For three generations my family were archers in the service of Pharaoh, in his border wars, before my father took a different path. His brothers were archers, but his eyesight was too dim to shoot a falcon on the wing, and so he was apprenticed to one of the trainers of the great hunting cats that the lords of the Black Land love.
Thus I was born in the city of Elephantine, in Upper Egypt, where the Black Land borders Nubia and the river rushes out of the gorges and cataracts on its way to the sea. It is from Elephantine that the great cats come, and they are trained there before they go north to hunt beside lords and kings. I was my father’s first child, and he was only half there when I was born. I was born the same day that his finest cheetah whelped.
It is a rare thing for a cheetah to whelp in captivity. They do not mate well when they are under the leash, because the female will lead the male a race across the desert or plains, only capitulating at the end, when he has pursued her day and night without water. In captivity, they often do not mate at all. And if you release a female in heat, usually she will never return.
Sakah did. She es
caped when her time had come, but three days later she returned to my father, tired and footsore, her business accomplished. Her kittens were born the same day I was. They were infinitely more valuable, for even though I am freeborn the worth of a girl child is much less than even a single starred kitten of one of the great cats.
My father ran back and forth between the house of his mother, where we lived, and the kennels, where Sakah was. She bore four kittens, three female and a male, and my mother bore only me. It was because of this that they named me Kadis, Little Cat, in the language of Nubia, joking that I was the fifth kitten, the lucky one.
They had three days to laugh, because on the fourth day my mother took ill with a milk fever, and she died on the tenth day. I do not remember her at all. I wish sometimes that I did, but perhaps it is better so. You cannot miss what you have never known.
What I do remember of my childhood is good. Motherless, my aunts and grandmother doted on me. My uncles were older than my father, and they did not live with us, though four of my cousins did. My eldest uncle had died in a skirmish with the Melawesh in the far off Delta, and my aunt and her children lived with my grandmother as well. They were all four boys, the oldest nine years my senior, and the youngest the same age as me to the season, so I did not lack for family or love.

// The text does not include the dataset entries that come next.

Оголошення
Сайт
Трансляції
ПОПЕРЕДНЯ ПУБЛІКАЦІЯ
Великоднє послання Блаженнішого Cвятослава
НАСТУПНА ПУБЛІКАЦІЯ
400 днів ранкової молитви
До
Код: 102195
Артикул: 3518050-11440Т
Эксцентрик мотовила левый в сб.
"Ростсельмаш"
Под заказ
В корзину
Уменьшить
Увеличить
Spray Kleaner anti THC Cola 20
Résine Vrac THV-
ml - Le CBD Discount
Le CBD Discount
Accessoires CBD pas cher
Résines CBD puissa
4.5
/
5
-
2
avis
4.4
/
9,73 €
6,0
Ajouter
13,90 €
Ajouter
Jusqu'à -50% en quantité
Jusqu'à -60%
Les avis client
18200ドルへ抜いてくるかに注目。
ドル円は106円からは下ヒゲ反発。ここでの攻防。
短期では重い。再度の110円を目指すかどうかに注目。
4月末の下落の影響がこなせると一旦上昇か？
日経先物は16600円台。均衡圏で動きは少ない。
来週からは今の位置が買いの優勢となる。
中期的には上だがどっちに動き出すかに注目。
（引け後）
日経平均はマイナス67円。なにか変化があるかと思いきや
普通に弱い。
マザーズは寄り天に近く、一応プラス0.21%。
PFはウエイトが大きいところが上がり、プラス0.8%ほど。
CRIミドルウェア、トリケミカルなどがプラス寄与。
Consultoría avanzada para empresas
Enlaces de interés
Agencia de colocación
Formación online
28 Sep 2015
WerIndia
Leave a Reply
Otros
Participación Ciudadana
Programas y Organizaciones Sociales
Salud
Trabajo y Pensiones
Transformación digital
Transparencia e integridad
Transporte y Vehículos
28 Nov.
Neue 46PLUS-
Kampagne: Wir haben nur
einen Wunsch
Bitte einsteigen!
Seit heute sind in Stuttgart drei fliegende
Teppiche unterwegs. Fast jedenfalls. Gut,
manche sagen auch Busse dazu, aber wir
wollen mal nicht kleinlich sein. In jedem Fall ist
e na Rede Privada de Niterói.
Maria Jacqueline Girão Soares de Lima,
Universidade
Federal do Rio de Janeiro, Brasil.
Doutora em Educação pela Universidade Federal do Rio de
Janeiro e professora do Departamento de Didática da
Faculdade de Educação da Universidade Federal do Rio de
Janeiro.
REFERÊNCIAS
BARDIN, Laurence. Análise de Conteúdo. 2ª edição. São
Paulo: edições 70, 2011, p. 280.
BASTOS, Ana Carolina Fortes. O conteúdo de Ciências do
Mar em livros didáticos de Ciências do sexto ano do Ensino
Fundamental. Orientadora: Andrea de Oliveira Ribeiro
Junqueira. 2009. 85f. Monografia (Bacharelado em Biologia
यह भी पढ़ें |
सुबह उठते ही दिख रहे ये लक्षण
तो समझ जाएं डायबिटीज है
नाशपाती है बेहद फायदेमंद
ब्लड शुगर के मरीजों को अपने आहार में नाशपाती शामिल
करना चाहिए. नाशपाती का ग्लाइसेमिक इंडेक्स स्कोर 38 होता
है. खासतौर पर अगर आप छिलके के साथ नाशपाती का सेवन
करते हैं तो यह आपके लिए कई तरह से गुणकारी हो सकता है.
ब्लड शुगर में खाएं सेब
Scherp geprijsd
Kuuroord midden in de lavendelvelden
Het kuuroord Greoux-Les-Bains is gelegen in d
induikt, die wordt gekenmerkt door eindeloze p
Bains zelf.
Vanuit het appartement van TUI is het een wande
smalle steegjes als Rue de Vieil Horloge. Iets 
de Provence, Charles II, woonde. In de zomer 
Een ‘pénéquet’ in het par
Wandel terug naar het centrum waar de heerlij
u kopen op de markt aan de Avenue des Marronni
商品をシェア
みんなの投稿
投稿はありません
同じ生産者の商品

Gahiji, the youngest, was more like my twin brother than anything else, so alike were we in looks and temper. Like me, he was tall and clean limbed. We children of the desert tower over the men of the delta, and like the animals we prize, we can run day and night under the sun and the stars of heaven. Like mine, his skin was dark and fine, his eyes tilted and almond shaped. But where his eyes were dark brown, mine were almost golden, the color of honey or Sakah’s dappled pelt.
It was Gahiji and I who were always in trouble. Once, when we were six or so, we stowed away on a river boat bound down the Nile to Thebes and then to Memphis. The sailors discovered us in a few hours and put us ashore at Tati, where angry and worried my father found us the next day. In the meantime, however, we had had a scare of our own, and decided that being without dinner and without a place to sleep was perhaps not so much fun as it might seem. By the time we were hauled back to Elephantine, striped from my father’s belt, we were very sorry indeed.